- **DOCUMENT EXTRACT**
───
WORK(workspace) Scratch array of length LWORK.
On exit, if LWORK= -1, WORK(1) returns the optimum size
of LWORK.
LWORK (input) On entry, LWORK specifies the length of WORK array. LWORK
should be at least M.
For good performance, LWORK should generally be larger.
For optimum performance on multiple processors, LWORK
>=M*N_CPUS where N_CPUS is the maximum number of
processors available to the program.
If LWORK=0, the routine is to allocate workspace needed.
If LWORK = -1, then a workspace query is assumed; the
routine only calculates the optimum size of the WORK array,
returns this value as the first entry of the WORK array,
and no error message related to LWORK is issued by XERBLA.
Libsunperf SPARSE BLAS is fully parallel and compatible
with NIST FORTRAN Sparse Blas but the sources are different.
Libsunperf SPARSE BLAS is free of bugs found in NIST FORTRAN
Sparse Blas. Besides several new features and routines are
implemented.
NIST FORTRAN Sparse Blas User's Guide available at:
http://math.nist.gov/mcsd/Staff/KRemington/fspblas/
Based on the standard proposed in
"Document for the Basic Linear Algebra Subprograms (BLAS)
Standard", University of Tennessee, Knoxville, Tennessee,
1996:
http://www.netlib.org/utk/papers/sparse.ps
NOTES/BUGS
1. No test for singularity or near-singularity is included
in this routine. Such tests must be performed before calling
this routine.
2. If UNITD =4, the routine scales the columns of A such
that their 2-norms are one. The scaling may improve the
accuracy of the computed solution. Corresponding entries of
VAL are changed only in the particular case. On return DV
matrix stored as a vector contains the diagonal matrix by
which the columns have been scaled. UNITD=3 should be used
for the next calls to the routine with overwritten VAL and
DV.
WORK(1)=0 on return if the scaling has been completed
successfully, otherwise WORK(1)= - k where k is the column
number which 2-norm is exactly zero.
3. If DESCRA(3)=1 and UNITD < 4, the diagonal entries are
each used with the mathematical value 1. The entries of the
main diagonal in the CSC representation of a sparse matrix
do not need to be 1.0 in this usage. They are not used by
the routine in these cases. But if UNITD=4, the unit
diagonal elements MUST be referenced in the CSC
representation.
───
- **COLLECTED MATERIAL**
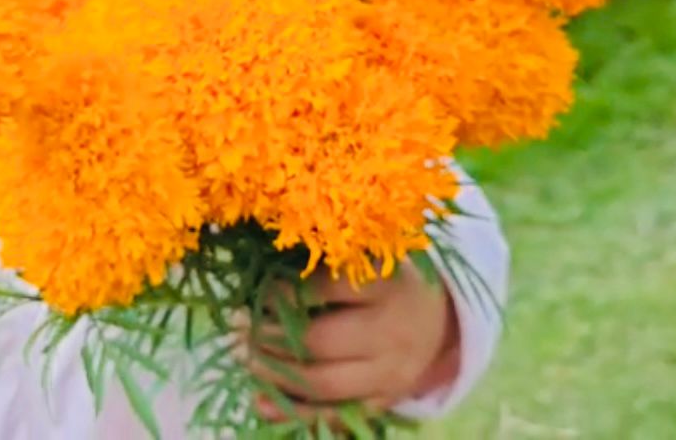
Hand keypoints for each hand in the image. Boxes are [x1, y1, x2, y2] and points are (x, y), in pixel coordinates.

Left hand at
───
- **WHAT THE EXERCISE ASKS**
Pick up the sparse BLAS routine documentation after its last sentence and continue it.

- **YOUR RESPONSE**
4. The routine is designed so that it checks the validity of
each sparse entry given in the sparse blas representation.
Entries with incorrect indices are not used and no error
message related to the entries is issued.
The feature also provides a possibility to use the sparse
matrix representation of a general matrix A for solving
triangular systems with the upper or lower triangle of A.
But DESCRA(1) MUST be equal to 3 even in this case.
Assume that there is the sparse matrix representation a
general matrix A decomposed in the form
A = L + D + U
where L is the strictly lower triangle of A, U is the
strictly upper triangle of A, D is the diagonal matrix.
Let's I denotes the identity matrix.
Then the correspondence between the first three values of
DESCRA and the result matrix for the sparse representation
of A is
DESCRA(1) DESCRA(2) DESCRA(3) RESULT
3 1 1 alpha*op(L+I)*B+beta*C
3 1 0 alpha*op(L+D)*B+beta*C
3 2 1 alpha*op(U+I)*B+beta*C
3 2 0 alpha*op(U+D)*B+beta*C
5. It is known that there exists another representation of
the compressed sparse column format (see for example Y.Saad,
"Iterative Methods for Sparse Linear Systems", WPS, 1996).
Its data structure consists of three array instead of the
four used in the current implementation. The main
difference is that only one array, IA, containing the
pointers to the beginning of each column in the arrays VAL
and INDX is used instead of two arrays PNTRB and PNTRE. To
use the routine with this kind of sparse column format the
following calling sequence should be used
SUBROUTINE DCSCSM( TRANSA, M, N, UNITD, DV, ALPHA, DESCRA,
* VAL, INDX, IA, IA(2), B, LDB, BETA,
* C, LDC, WORK, LWORK )